The NYT piece pointed out that by May 2019, RT had already aired numerous anti-5G pieces, possibly as a geopolitical ploy because Russia is behind in the deployment of advanced communications networks like 5G.
More latterly, according to the EU-funded project EUvsDisinfo, the Kremlin has been “throwing coronavirus disinformation at the wall to see what sticks.” The site has logged 39 Russian-sponsored claims that the US created COVID-19, and 17 claims that the virus was a secret plan of the global elite, even though it has so far steered away from directly linking coronavirus to 5G.
In an April 1 EU report on coronavirus disinformation, the EUvsDisinfo site revealed that it had logged more than 150 examples of pro-Kremlin disinformation on coronavirus.
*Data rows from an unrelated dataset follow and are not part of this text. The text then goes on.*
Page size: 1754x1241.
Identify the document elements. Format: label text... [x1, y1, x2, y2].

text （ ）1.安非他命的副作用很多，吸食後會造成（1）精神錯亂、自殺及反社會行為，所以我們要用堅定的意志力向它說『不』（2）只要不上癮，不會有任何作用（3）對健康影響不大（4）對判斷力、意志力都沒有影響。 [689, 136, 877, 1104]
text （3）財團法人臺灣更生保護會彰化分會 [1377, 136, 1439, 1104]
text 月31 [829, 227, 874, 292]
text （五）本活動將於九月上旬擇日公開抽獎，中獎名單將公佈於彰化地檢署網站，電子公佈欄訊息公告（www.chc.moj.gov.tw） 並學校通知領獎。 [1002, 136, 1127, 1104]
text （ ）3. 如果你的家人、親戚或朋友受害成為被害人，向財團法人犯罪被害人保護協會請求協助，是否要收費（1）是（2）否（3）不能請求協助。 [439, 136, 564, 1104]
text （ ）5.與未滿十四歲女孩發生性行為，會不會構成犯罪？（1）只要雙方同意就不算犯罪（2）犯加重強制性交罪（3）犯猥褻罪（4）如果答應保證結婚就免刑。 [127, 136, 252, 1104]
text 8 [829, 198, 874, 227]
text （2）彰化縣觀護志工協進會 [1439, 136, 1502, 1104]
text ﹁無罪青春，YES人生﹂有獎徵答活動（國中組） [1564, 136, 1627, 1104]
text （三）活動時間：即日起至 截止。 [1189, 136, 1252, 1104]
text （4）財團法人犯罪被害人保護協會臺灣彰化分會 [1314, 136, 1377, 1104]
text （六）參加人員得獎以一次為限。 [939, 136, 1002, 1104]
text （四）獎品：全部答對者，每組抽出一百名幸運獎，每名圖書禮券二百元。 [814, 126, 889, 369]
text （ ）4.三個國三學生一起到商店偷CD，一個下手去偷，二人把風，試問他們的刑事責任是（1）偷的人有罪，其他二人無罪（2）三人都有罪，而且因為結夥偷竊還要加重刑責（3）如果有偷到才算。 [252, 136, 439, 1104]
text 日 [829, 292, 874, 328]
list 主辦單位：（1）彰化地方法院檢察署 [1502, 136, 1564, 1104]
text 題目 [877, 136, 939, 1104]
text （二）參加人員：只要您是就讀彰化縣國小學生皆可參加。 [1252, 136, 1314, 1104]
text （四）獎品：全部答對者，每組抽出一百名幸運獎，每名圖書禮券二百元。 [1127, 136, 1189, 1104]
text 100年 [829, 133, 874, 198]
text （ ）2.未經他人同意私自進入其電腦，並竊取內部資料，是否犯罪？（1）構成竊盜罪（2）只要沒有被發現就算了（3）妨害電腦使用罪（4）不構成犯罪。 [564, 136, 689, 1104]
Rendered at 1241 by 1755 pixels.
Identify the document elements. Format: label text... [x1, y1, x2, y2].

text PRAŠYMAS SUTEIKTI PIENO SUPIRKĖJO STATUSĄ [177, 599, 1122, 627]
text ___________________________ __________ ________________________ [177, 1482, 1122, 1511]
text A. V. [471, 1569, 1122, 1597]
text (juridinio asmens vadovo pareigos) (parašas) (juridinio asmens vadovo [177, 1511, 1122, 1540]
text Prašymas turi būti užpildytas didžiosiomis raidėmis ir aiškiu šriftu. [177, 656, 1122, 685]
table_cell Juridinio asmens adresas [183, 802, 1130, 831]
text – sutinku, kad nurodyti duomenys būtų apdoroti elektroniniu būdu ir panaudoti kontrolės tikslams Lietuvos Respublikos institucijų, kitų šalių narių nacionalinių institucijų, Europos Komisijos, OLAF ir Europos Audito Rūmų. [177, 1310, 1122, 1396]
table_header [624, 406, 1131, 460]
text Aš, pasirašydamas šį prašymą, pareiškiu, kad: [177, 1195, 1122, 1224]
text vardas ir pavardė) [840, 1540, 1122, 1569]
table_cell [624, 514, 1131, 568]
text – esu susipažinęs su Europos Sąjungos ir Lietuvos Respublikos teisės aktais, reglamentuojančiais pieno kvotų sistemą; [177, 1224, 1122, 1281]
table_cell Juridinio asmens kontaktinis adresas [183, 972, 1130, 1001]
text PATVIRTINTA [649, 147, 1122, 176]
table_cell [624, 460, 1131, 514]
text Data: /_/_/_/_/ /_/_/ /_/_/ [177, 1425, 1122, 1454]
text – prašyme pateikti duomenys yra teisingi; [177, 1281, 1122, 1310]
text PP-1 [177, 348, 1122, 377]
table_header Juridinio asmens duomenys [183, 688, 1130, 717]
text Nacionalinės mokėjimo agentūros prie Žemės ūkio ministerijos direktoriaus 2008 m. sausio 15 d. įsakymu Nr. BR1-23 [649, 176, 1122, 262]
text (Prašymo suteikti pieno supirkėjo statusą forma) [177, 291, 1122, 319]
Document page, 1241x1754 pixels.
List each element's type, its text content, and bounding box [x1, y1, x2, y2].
The pandemic is not the only subject of Russian disinformation and conspiracy theorizing: another target has beenclimate campaigner Greta Thunberg in an effort to promote climate denialism.
As one of the EU’s top diplomats, Josep Borrell, head of the EU’s European External Action Service, said recently: “Disinformation is playing with peoples’ lives. Disinformation can kill.” Whether anti-vaxxer and Kremlin-sponsored disinformation do lead to avoidable additional deaths during the COVID epidemic depends on how far their conspiracy theories are able to spread, and how many vulnerable people are sucked into believing them.